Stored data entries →
- - - - - - -

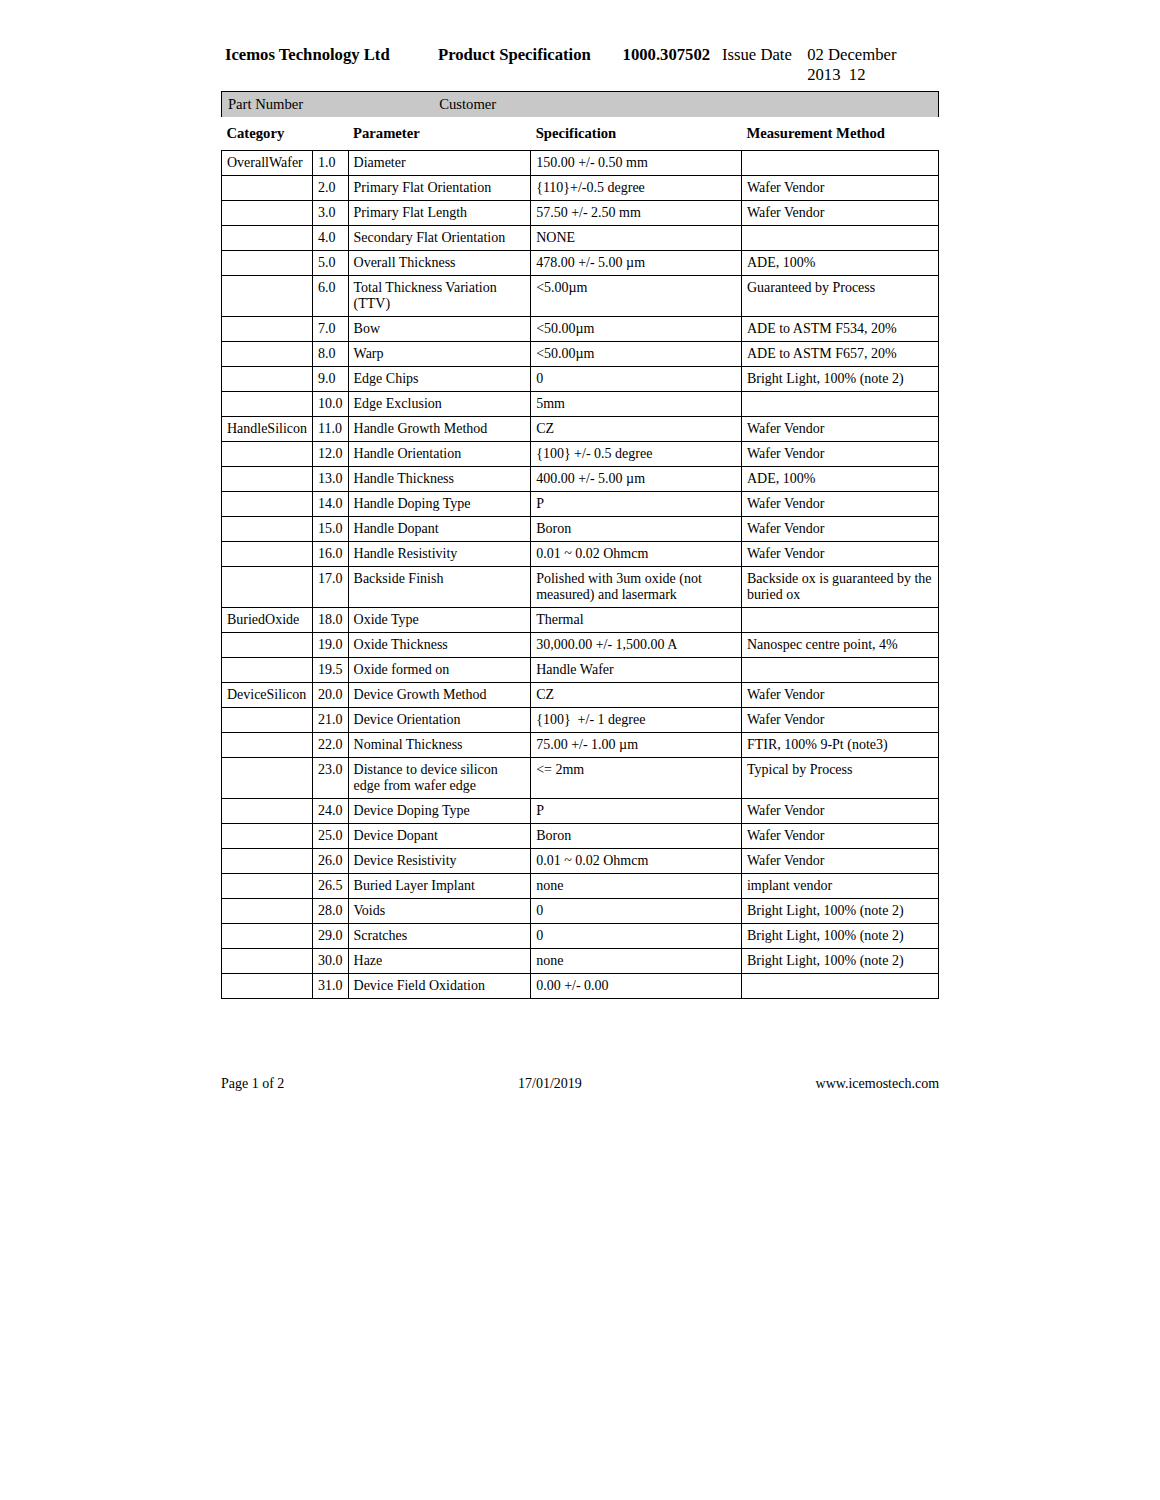Icemos Technology Ltd
Product Specification
1000.307502
Issue Date
02 December 2013 12
Part Number
Customer
| Category | | Parameter | Specification | Measurement Method |
| --- | --- | --- | --- | --- |
| OverallWafer | 1.0 | Diameter | 150.00 +/- 0.50 mm | |
| | 2.0 | Primary Flat Orientation | {110}+/-0.5 degree | Wafer Vendor |
| | 3.0 | Primary Flat Length | 57.50 +/- 2.50 mm | Wafer Vendor |
| | 4.0 | Secondary Flat Orientation | NONE | |
| | 5.0 | Overall Thickness | 478.00 +/- 5.00 µm | ADE, 100% |
| | 6.0 | Total Thickness Variation (TTV) | <5.00µm | Guaranteed by Process |
| | 7.0 | Bow | <50.00µm | ADE to ASTM F534, 20% |
| | 8.0 | Warp | <50.00µm | ADE to ASTM F657, 20% |
| | 9.0 | Edge Chips | 0 | Bright Light, 100% (note 2) |
| | 10.0 | Edge Exclusion | 5mm | |
| HandleSilicon | 11.0 | Handle Growth Method | CZ | Wafer Vendor |
| | 12.0 | Handle Orientation | {100} +/- 0.5 degree | Wafer Vendor |
| | 13.0 | Handle Thickness | 400.00 +/- 5.00 µm | ADE, 100% |
| | 14.0 | Handle Doping Type | P | Wafer Vendor |
| | 15.0 | Handle Dopant | Boron | Wafer Vendor |
| | 16.0 | Handle Resistivity | 0.01 ~ 0.02 Ohmcm | Wafer Vendor |
| | 17.0 | Backside Finish | Polished with 3um oxide (not measured) and lasermark | Backside ox is guaranteed by the buried ox |
| BuriedOxide | 18.0 | Oxide Type | Thermal | |
| | 19.0 | Oxide Thickness | 30,000.00 +/- 1,500.00 A | Nanospec centre point, 4% |
| | 19.5 | Oxide formed on | Handle Wafer | |
| DeviceSilicon | 20.0 | Device Growth Method | CZ | Wafer Vendor |
| | 21.0 | Device Orientation | {100} +/- 1 degree | Wafer Vendor |
| | 22.0 | Nominal Thickness | 75.00 +/- 1.00 µm | FTIR, 100% 9-Pt (note3) |
| | 23.0 | Distance to device silicon edge from wafer edge | <= 2mm | Typical by Process |
| | 24.0 | Device Doping Type | P | Wafer Vendor |
| | 25.0 | Device Dopant | Boron | Wafer Vendor |
| | 26.0 | Device Resistivity | 0.01 ~ 0.02 Ohmcm | Wafer Vendor |
| | 26.5 | Buried Layer Implant | none | implant vendor |
| | 28.0 | Voids | 0 | Bright Light, 100% (note 2) |
| | 29.0 | Scratches | 0 | Bright Light, 100% (note 2) |
| | 30.0 | Haze | none | Bright Light, 100% (note 2) |
| | 31.0 | Device Field Oxidation | 0.00 +/- 0.00 | |
Page 1 of 2
17/01/2019
www.icemostech.com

- - - - - - -

HOW TO COMPLETE THIS TASK →
The records above need to be given again exactly. Omit the pictures.

EXERCISE OUTPUT →
Icemos Technology Ltd
Product Specification
1000.307502
Issue Date
02 December 2013 12
Part Number
Customer
| Category | | Parameter | Specification | Measurement Method |
| --- | --- | --- | --- | --- |
| OverallWafer | 1.0 | Diameter | 150.00 +/- 0.50 mm | |
| | 2.0 | Primary Flat Orientation | {110}+/-0.5 degree | Wafer Vendor |
| | 3.0 | Primary Flat Length | 57.50 +/- 2.50 mm | Wafer Vendor |
| | 4.0 | Secondary Flat Orientation | NONE | |
| | 5.0 | Overall Thickness | 478.00 +/- 5.00 µm | ADE, 100% |
| | 6.0 | Total Thickness Variation (TTV) | <5.00µm | Guaranteed by Process |
| | 7.0 | Bow | <50.00µm | ADE to ASTM F534, 20% |
| | 8.0 | Warp | <50.00µm | ADE to ASTM F657, 20% |
| | 9.0 | Edge Chips | 0 | Bright Light, 100% (note 2) |
| | 10.0 | Edge Exclusion | 5mm | |
| HandleSilicon | 11.0 | Handle Growth Method | CZ | Wafer Vendor |
| | 12.0 | Handle Orientation | {100} +/- 0.5 degree | Wafer Vendor |
| | 13.0 | Handle Thickness | 400.00 +/- 5.00 µm | ADE, 100% |
| | 14.0 | Handle Doping Type | P | Wafer Vendor |
| | 15.0 | Handle Dopant | Boron | Wafer Vendor |
| | 16.0 | Handle Resistivity | 0.01 ~ 0.02 Ohmcm | Wafer Vendor |
| | 17.0 | Backside Finish | Polished with 3um oxide (not measured) and lasermark | Backside ox is guaranteed by the buried ox |
| BuriedOxide | 18.0 | Oxide Type | Thermal | |
| | 19.0 | Oxide Thickness | 30,000.00 +/- 1,500.00 A | Nanospec centre point, 4% |
| | 19.5 | Oxide formed on | Handle Wafer | |
| DeviceSilicon | 20.0 | Device Growth Method | CZ | Wafer Vendor |
| | 21.0 | Device Orientation | {100} +/- 1 degree | Wafer Vendor |
| | 22.0 | Nominal Thickness | 75.00 +/- 1.00 µm | FTIR, 100% 9-Pt (note3) |
| | 23.0 | Distance to device silicon edge from wafer edge | <= 2mm | Typical by Process |
| | 24.0 | Device Doping Type | P | Wafer Vendor |
| | 25.0 | Device Dopant | Boron | Wafer Vendor |
| | 26.0 | Device Resistivity | 0.01 ~ 0.02 Ohmcm | Wafer Vendor |
| | 26.5 | Buried Layer Implant | none | implant vendor |
| | 28.0 | Voids | 0 | Bright Light, 100% (note 2) |
| | 29.0 | Scratches | 0 | Bright Light, 100% (note 2) |
| | 30.0 | Haze | none | Bright Light, 100% (note 2) |
| | 31.0 | Device Field Oxidation | 0.00 +/- 0.00 | |
Page 1 of 2
17/01/2019
www.icemostech.com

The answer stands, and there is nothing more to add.